Data entries -
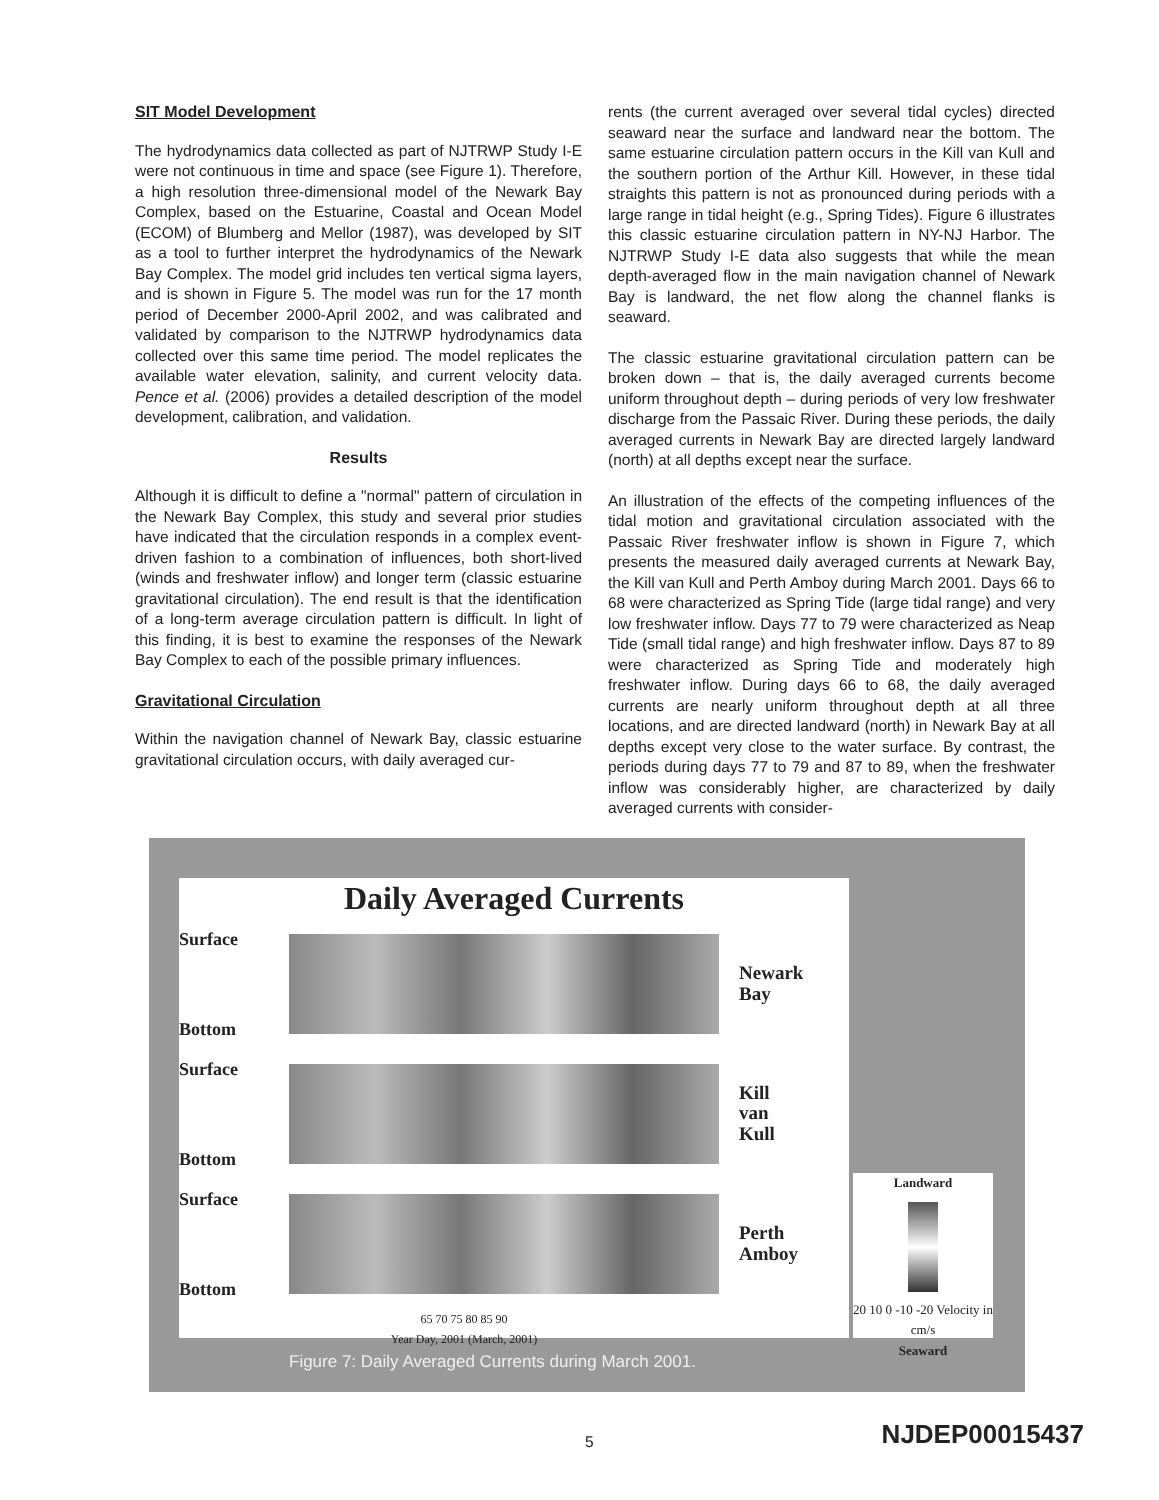SIT Model Development
The hydrodynamics data collected as part of NJTRWP Study I-E were not continuous in time and space (see Figure 1). Therefore, a high resolution three-dimensional model of the Newark Bay Complex, based on the Estuarine, Coastal and Ocean Model (ECOM) of Blumberg and Mellor (1987), was developed by SIT as a tool to further interpret the hydrodynamics of the Newark Bay Complex. The model grid includes ten vertical sigma layers, and is shown in Figure 5. The model was run for the 17 month period of December 2000-April 2002, and was calibrated and validated by comparison to the NJTRWP hydrodynamics data collected over this same time period. The model replicates the available water elevation, salinity, and current velocity data. Pence et al. (2006) provides a detailed description of the model development, calibration, and validation.
Results
Although it is difficult to define a "normal" pattern of circulation in the Newark Bay Complex, this study and several prior studies have indicated that the circulation responds in a complex event-driven fashion to a combination of influences, both short-lived (winds and freshwater inflow) and longer term (classic estuarine gravitational circulation). The end result is that the identification of a long-term average circulation pattern is difficult. In light of this finding, it is best to examine the responses of the Newark Bay Complex to each of the possible primary influences.
Gravitational Circulation
Within the navigation channel of Newark Bay, classic estuarine gravitational circulation occurs, with daily averaged cur-
rents (the current averaged over several tidal cycles) directed seaward near the surface and landward near the bottom. The same estuarine circulation pattern occurs in the Kill van Kull and the southern portion of the Arthur Kill. However, in these tidal straights this pattern is not as pronounced during periods with a large range in tidal height (e.g., Spring Tides). Figure 6 illustrates this classic estuarine circulation pattern in NY-NJ Harbor. The NJTRWP Study I-E data also suggests that while the mean depth-averaged flow in the main navigation channel of Newark Bay is landward, the net flow along the channel flanks is seaward.
The classic estuarine gravitational circulation pattern can be broken down – that is, the daily averaged currents become uniform throughout depth – during periods of very low freshwater discharge from the Passaic River. During these periods, the daily averaged currents in Newark Bay are directed largely landward (north) at all depths except near the surface.
An illustration of the effects of the competing influences of the tidal motion and gravitational circulation associated with the Passaic River freshwater inflow is shown in Figure 7, which presents the measured daily averaged currents at Newark Bay, the Kill van Kull and Perth Amboy during March 2001. Days 66 to 68 were characterized as Spring Tide (large tidal range) and very low freshwater inflow. Days 77 to 79 were characterized as Neap Tide (small tidal range) and high freshwater inflow. Days 87 to 89 were characterized as Spring Tide and moderately high freshwater inflow. During days 66 to 68, the daily averaged currents are nearly uniform throughout depth at all three locations, and are directed landward (north) in Newark Bay at all depths except very close to the water surface. By contrast, the periods during days 77 to 79 and 87 to 89, when the freshwater inflow was considerably higher, are characterized by daily averaged currents with consider-
Daily Averaged Currents
Surface
Bottom
Newark
Bay
Surface
Bottom
Kill
van
Kull
Surface
Bottom
Perth
Amboy
65 70 75 80 85 90
Year Day, 2001 (March, 2001)
Landward
20 10 0 -10 -20 Velocity in cm/s
Seaward
Figure 7: Daily Averaged Currents during March 2001.
5 NJDEP00015437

YOUR GOAL -
Set down only the lines from the line with "65 70 75 80 85 90" through the last line of the data above, keeping both the first and the last.

ANSWER FOR THIS EXERCISE -
65 70 75 80 85 90
Year Day, 2001 (March, 2001)
Landward
20 10 0 -10 -20 Velocity in cm/s
Seaward
Figure 7: Daily Averaged Currents during March 2001.
5 NJDEP00015437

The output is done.